Contribute to Clue and Oxford’s latest research
If you receive a monthly Cycle Review email from Clue, you might have noticed that six weeks ago we included a questionnaire about sexually transmitted infections (STIs). (The Cycle Review is a personalized overview of your past cycle data and upcoming events that goes out to Clue users who have an account.)
The questionnaire is part of a research study Clue is conducting with the University of Oxford, in effort to understand what happens to someone’s body and menstrual cycle after they contract a sexually transmitted infection.
We want to help people understand how STIs shape cycle length and the menstrual experience and we will share our findings to provide more STI insights and help people diagnose potential infections.
Our Oxford collaborator Dr. Alexandra Alvergne is working with Clue researchers Dr. Marija Vlajic Wheeler and Dr.
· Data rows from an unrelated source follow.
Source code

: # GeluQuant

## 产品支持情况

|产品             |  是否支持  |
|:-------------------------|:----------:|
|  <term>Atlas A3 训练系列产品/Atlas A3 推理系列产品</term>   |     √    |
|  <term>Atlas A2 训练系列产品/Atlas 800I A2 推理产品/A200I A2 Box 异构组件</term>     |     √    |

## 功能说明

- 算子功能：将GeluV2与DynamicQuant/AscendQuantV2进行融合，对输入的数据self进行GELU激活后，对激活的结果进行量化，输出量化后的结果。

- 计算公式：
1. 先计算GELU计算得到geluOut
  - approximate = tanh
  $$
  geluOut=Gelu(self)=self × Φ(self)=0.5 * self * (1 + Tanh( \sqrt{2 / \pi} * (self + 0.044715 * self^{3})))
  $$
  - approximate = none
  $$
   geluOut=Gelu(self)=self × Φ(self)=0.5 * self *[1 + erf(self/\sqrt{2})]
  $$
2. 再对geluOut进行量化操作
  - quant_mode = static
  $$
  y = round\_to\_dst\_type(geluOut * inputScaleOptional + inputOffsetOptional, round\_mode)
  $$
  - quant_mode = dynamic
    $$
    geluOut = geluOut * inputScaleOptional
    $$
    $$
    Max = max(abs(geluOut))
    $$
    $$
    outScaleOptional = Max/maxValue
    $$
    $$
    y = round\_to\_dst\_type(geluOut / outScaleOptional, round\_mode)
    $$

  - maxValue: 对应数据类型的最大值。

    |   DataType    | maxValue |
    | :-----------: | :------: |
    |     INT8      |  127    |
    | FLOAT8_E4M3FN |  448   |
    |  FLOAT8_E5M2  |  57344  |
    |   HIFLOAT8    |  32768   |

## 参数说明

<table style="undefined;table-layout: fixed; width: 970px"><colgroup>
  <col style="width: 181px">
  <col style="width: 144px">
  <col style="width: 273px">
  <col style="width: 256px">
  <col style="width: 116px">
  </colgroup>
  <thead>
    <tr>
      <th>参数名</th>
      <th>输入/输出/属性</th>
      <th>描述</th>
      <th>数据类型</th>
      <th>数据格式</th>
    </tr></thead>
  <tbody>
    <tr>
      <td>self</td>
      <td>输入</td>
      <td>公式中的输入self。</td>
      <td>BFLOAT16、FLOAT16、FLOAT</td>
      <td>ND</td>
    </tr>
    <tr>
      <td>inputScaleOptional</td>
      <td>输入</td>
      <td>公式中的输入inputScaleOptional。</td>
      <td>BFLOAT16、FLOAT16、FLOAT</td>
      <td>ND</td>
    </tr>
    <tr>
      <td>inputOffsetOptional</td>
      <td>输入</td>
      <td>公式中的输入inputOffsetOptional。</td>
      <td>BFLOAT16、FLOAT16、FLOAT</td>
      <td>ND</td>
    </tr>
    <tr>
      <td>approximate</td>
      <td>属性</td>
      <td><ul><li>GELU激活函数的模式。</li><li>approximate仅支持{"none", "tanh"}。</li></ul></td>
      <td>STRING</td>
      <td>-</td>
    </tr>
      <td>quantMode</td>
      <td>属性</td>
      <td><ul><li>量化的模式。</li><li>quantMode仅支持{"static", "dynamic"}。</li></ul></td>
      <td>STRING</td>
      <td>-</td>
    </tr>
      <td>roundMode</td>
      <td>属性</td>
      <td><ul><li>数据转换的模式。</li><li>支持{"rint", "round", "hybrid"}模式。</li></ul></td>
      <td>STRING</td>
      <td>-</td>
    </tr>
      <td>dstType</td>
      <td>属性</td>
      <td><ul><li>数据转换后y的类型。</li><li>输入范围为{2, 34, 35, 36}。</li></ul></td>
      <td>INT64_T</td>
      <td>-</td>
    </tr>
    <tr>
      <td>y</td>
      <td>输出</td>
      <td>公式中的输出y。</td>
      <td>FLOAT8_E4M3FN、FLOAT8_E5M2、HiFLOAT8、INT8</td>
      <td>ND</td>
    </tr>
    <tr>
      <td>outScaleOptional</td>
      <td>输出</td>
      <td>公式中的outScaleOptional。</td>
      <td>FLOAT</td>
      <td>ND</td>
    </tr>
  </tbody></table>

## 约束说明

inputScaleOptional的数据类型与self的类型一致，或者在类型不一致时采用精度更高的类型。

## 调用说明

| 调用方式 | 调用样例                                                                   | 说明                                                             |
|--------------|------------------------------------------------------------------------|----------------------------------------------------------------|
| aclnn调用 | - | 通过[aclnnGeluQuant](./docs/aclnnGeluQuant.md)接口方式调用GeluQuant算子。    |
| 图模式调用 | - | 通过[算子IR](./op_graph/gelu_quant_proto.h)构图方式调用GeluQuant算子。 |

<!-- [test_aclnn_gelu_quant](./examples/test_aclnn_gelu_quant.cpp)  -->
Vedrana Hogqvist Tabor to find answers to the many questions we have about our bodies.
What are STIs?
Sexually transmitted infections are infections commonly spread by sexual intercourse, although they can also be transmitted by mutual masturbation, oral sex, anal sex and non-penetrative genital contact.The majority of STIs show mild or no symptoms, making it harder to detect and diagnose them.
- Each day more than 1M STIs are acquired worldwide
- Each year there are 357M new infections with chlamydia, gonorrhea, syphilis or trichomoniasis worldwide
- >500M people are estimated to have genital infection with herpes simplex virus (HSV)
- >290M women have a human papillomavirus (HPV) infection
Can changes in someone’s menstrual cycle and/or premenstrual syndrome (PMS) be the first sign of a contracted disease? “In the medical world, researchers are starting to wonder if PMS could be caused by uterine inflammatory diseases.” -Dr. Alexandra Alvergne
It’s important to get an early diagnosis and treatment for you and any current and previous partners if you have or suspect that you have contracted an STI. This will help you stay healthy.
What happens in our bodies when we get infected?
Pathogens (bacteria and viruses and parasites) enter our bodies and start multiplying and in that process they damage our cells. As a response, our immune system gets activated and starts producing white blood cells and antibodies to fight the pathogens. When our immune system gets activated, it uses up a lot of energy for our bodies and it changes the metabolism of our cells. This reaction may vary during the different phases of the menstrual cycle.
How does our menstrual cycle change?
Someone’s menstrual cycle might change while they are infected with sexually transmitted pathogens. There are reports of higher incidence of PMS and sudden changes in cycle length that are correlated with STIs. There is currently a lack of extensive research in this area, which is how Clue can be used as a research tool to confirm or refute those claims.
How will your survey answers help?
We will analyze the data and publish the findings in a peer-reviewed scientific journal. No names or individual data will be mentioned.
By completing this survey, you’re directly helping put the data into action — and helping us bring the science and understanding of STIs and their impact on the menstrual cycle forward.